*The request:*
In the Vladiate guide, turn the paragraph starting "This is because Vladiate interprets" into a short bulleted list that keeps its main facts.

*Supplied text:*
Starting from scratch
^^^^^^^^^^^^^^^^^^^^^
To make writing a new ``vladfile.py`` easy, Vladiate will give
meaningful error messages.
Given the following as ``real_vampires.csv``:
::
Column A,Column B,Column C
Vlad the Impaler,Not A Vampire
Dracula,Vampire
Count Chocula,Vampire
Ronald Reagan,Maybe A Vampire
We could write a bare-bones validator as follows:
.. code:: python
class YourFirstEmptyValidator(Vlad):
source = LocalFile('real_vampires.csv')
validators = {}
Running this with ``vladiate`` would give the following error:
::
Validating YourFirstEmptyValidator(source=LocalFile('real_vampires.csv'))
Missing...
Missing validators for:
'Column A': [],
'Column B': [],
'Column C': [],
Vladiate expects something to be specified for every column, *even if it
is an empty list* (more on this later). We can easily copy and paste
from the error into our ``vladfile.py`` to make it:
.. code:: python
class YourFirstEmptyValidator(Vlad):
source = LocalFile('real_vampires.csv')
validators = {
'Column A': [],
'Column B': [],
'Column C': [],
}
When we run *this* with ``vladiate``, we get:
::
Validating YourSecondEmptyValidator(source=LocalFile('real_vampires.csv'))
Failed :(
EmptyValidator failed 4 time(s) on field: 'Column A'
Invalid fields: ['Dracula', 'Vlad the Impaler', 'Count Chocula', 'Ronald Reagan']
EmptyValidator failed 4 time(s) on field: 'Column B'
Invalid fields: ['Maybe A Vampire', 'Not A Vampire', 'Vampire']
EmptyValidator failed 4 time(s) on field: 'Column C'
Invalid fields: ['Real', 'Not Real']
This is because Vladiate interprets an empty list of validators for a
field as an ``EmptyValidator``, which expects an empty string in every
field. This helps us make meaningful decisions when adding validators to
our ``vladfile.py``. It also ensures that we are not forgetting about a
column or field which is not empty.

*Recorded information:*
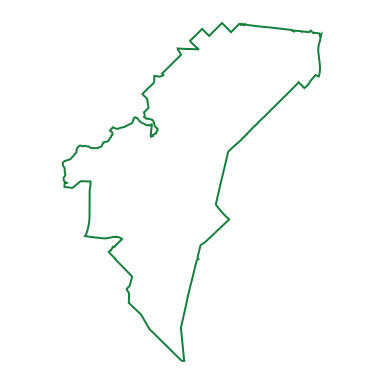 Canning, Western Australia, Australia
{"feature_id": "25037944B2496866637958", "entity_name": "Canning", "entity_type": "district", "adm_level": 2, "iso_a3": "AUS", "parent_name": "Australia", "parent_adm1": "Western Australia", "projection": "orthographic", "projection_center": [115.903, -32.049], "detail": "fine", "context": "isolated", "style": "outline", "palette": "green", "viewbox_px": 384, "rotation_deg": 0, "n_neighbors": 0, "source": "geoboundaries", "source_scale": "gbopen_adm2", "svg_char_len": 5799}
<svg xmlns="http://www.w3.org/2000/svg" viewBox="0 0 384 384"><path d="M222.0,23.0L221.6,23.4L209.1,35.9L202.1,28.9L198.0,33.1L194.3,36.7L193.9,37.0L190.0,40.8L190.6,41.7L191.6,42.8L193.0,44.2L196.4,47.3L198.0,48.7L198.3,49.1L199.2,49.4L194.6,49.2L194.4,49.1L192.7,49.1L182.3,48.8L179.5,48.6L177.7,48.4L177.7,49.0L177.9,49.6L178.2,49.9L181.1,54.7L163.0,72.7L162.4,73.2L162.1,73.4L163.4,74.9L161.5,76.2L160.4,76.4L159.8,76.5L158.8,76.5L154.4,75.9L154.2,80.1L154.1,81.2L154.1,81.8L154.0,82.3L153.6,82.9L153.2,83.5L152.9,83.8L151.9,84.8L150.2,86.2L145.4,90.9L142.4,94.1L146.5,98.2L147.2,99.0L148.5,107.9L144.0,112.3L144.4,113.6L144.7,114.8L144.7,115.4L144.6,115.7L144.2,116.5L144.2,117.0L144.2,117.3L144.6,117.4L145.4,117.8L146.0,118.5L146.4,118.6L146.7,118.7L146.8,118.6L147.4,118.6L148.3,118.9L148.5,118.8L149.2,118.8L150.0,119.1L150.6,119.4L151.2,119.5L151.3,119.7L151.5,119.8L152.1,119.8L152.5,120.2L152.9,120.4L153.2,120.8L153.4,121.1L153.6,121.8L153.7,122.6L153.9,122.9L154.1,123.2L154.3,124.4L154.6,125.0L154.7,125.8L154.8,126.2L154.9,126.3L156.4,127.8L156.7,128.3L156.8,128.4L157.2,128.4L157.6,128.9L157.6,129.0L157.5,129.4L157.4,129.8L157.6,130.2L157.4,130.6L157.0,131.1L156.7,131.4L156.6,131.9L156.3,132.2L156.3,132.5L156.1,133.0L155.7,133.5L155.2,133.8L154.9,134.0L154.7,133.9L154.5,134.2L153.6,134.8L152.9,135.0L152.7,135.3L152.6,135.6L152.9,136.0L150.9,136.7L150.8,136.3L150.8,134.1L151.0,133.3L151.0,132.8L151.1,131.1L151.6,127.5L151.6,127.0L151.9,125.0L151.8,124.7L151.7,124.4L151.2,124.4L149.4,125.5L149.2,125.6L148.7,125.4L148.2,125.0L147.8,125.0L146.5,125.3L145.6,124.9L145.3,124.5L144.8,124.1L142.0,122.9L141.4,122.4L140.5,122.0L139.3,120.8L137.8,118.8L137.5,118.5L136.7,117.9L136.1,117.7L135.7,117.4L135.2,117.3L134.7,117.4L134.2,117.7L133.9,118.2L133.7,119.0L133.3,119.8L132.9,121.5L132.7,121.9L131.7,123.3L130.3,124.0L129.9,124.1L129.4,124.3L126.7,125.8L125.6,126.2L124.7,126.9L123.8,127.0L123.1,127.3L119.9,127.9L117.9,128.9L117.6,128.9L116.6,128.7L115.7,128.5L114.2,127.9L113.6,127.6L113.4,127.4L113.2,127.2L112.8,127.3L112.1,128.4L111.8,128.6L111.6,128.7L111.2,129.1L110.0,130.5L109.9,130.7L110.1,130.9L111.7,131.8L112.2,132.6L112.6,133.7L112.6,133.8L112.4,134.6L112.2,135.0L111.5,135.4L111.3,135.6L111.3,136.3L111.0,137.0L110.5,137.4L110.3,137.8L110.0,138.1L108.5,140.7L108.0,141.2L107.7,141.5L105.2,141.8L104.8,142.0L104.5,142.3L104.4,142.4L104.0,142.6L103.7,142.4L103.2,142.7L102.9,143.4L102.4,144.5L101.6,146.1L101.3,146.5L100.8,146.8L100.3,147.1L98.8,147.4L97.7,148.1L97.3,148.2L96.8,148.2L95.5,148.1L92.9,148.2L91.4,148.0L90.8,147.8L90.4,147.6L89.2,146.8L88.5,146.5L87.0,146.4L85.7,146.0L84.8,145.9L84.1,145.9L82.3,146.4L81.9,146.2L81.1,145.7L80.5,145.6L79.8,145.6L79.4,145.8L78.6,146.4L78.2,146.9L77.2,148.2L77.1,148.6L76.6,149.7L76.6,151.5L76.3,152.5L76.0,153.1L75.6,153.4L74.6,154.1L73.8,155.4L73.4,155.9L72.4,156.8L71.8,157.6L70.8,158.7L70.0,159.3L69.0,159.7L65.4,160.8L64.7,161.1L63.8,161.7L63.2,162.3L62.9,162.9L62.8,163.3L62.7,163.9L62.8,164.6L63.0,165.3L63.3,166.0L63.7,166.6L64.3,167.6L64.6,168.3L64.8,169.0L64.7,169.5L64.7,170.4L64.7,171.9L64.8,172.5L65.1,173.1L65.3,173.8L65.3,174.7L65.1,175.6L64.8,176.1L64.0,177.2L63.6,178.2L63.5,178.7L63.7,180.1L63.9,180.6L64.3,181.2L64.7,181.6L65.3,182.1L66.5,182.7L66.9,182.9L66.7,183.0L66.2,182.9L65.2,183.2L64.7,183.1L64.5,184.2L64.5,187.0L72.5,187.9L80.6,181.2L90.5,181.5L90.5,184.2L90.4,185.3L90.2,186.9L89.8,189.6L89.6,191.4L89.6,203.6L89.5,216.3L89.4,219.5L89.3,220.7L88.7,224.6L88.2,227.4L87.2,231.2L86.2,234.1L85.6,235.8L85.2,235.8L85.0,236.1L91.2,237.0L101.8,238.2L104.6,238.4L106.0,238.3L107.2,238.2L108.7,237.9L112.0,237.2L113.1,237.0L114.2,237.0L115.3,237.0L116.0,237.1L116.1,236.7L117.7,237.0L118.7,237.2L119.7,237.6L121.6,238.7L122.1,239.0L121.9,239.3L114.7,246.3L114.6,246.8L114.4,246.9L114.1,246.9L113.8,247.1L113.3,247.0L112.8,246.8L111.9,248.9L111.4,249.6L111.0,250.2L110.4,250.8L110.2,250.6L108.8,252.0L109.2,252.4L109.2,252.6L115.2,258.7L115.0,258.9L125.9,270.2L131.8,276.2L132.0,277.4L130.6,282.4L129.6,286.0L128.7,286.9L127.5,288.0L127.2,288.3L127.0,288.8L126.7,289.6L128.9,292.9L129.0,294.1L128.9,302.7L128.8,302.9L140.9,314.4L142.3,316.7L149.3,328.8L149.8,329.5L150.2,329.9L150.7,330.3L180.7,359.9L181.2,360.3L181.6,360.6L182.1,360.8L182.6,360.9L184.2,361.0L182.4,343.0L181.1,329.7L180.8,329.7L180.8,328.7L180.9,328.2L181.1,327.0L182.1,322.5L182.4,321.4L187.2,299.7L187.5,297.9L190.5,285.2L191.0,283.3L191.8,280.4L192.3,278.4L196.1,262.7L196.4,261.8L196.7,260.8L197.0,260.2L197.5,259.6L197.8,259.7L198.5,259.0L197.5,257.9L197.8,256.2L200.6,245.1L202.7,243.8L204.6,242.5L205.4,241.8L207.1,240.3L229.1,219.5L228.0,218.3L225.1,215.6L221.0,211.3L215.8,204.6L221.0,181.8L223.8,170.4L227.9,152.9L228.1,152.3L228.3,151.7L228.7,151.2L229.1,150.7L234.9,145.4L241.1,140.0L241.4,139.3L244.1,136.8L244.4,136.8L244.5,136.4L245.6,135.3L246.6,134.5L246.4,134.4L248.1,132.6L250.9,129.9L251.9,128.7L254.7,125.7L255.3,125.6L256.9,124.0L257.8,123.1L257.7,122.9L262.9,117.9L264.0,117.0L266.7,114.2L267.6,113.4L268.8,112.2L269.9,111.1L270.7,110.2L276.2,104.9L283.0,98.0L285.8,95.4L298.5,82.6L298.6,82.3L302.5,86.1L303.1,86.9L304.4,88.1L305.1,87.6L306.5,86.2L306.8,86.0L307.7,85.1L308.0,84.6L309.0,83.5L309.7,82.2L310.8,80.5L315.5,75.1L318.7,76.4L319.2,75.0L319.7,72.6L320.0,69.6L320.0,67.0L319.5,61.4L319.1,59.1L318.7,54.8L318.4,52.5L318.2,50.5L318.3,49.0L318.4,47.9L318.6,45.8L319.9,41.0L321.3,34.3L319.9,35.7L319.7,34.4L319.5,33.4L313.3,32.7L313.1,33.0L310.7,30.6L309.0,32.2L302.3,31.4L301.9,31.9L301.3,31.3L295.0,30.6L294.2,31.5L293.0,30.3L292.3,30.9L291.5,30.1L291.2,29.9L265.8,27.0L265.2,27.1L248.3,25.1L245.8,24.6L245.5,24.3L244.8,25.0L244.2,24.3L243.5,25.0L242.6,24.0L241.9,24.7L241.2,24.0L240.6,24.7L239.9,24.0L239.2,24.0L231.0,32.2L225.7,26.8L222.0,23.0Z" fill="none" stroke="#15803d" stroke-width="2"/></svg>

*Output:*
- Vladiate treats an empty list of validators for a field as an `EmptyValidator`.
- An `EmptyValidator` expects an empty string in every field.
- This helps in making meaningful decisions when adding validators to `vladfile.py`.
- It also makes sure a column or field that is not empty isn't forgotten.